Work instructions >> Your task is to write out all of the records once more, exactly.
━━━━
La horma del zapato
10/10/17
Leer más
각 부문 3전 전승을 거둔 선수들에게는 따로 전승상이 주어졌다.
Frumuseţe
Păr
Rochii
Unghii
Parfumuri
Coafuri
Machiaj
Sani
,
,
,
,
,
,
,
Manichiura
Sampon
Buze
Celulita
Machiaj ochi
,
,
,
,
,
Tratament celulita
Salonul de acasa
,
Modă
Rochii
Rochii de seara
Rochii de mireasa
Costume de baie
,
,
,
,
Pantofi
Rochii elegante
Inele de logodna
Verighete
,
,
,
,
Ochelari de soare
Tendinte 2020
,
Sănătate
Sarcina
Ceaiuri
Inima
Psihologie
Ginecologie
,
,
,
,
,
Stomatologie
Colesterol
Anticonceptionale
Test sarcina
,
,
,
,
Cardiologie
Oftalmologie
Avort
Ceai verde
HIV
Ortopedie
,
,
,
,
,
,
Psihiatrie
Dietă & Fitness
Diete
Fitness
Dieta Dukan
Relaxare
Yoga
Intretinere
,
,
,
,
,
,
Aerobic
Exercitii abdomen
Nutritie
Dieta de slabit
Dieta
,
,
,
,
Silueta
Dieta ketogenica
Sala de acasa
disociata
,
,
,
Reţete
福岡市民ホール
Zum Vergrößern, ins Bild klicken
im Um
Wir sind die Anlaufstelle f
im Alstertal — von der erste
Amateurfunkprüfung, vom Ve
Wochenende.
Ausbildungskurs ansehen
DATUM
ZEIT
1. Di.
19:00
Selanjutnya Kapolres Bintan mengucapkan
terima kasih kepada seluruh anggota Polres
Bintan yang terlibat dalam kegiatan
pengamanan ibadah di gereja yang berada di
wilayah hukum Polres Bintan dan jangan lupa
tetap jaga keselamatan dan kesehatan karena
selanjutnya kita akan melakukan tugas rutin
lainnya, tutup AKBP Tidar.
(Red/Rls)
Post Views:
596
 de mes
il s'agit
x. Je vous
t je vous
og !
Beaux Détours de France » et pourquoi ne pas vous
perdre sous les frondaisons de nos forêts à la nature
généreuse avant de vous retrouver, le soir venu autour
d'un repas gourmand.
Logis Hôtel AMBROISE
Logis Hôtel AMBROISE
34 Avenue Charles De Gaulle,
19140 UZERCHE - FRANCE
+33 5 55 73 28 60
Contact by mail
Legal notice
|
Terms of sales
━━━━
Solution to this problem >>
La horma del zapato
10/10/17
Leer más
각 부문 3전 전승을 거둔 선수들에게는 따로 전승상이 주어졌다.
Frumuseţe
Păr
Rochii
Unghii
Parfumuri
Coafuri
Machiaj
Sani
,
,
,
,
,
,
,
Manichiura
Sampon
Buze
Celulita
Machiaj ochi
,
,
,
,
,
Tratament celulita
Salonul de acasa
,
Modă
Rochii
Rochii de seara
Rochii de mireasa
Costume de baie
,
,
,
,
Pantofi
Rochii elegante
Inele de logodna
Verighete
,
,
,
,
Ochelari de soare
Tendinte 2020
,
Sănătate
Sarcina
Ceaiuri
Inima
Psihologie
Ginecologie
,
,
,
,
,
Stomatologie
Colesterol
Anticonceptionale
Test sarcina
,
,
,
,
Cardiologie
Oftalmologie
Avort
Ceai verde
HIV
Ortopedie
,
,
,
,
,
,
Psihiatrie
Dietă & Fitness
Diete
Fitness
Dieta Dukan
Relaxare
Yoga
Intretinere
,
,
,
,
,
,
Aerobic
Exercitii abdomen
Nutritie
Dieta de slabit
Dieta
,
,
,
,
Silueta
Dieta ketogenica
Sala de acasa
disociata
,
,
,
Reţete
福岡市民ホール
Zum Vergrößern, ins Bild klicken
im Um
Wir sind die Anlaufstelle f
im Alstertal — von der erste
Amateurfunkprüfung, vom Ve
Wochenende.
Ausbildungskurs ansehen
DATUM
ZEIT
1. Di.
19:00
Selanjutnya Kapolres Bintan mengucapkan
terima kasih kepada seluruh anggota Polres
Bintan yang terlibat dalam kegiatan
pengamanan ibadah di gereja yang berada di
wilayah hukum Polres Bintan dan jangan lupa
tetap jaga keselamatan dan kesehatan karena
selanjutnya kita akan melakukan tugas rutin
lainnya, tutup AKBP Tidar.
(Red/Rls)
Post Views:
596
 de mes
il s'agit
x. Je vous
t je vous
og !
Beaux Détours de France » et pourquoi ne pas vous
perdre sous les frondaisons de nos forêts à la nature
généreuse avant de vous retrouver, le soir venu autour
d'un repas gourmand.
Logis Hôtel AMBROISE
Logis Hôtel AMBROISE
34 Avenue Charles De Gaulle,
19140 UZERCHE - FRANCE
+33 5 55 73 28 60
Contact by mail
Legal notice
|
Terms of sales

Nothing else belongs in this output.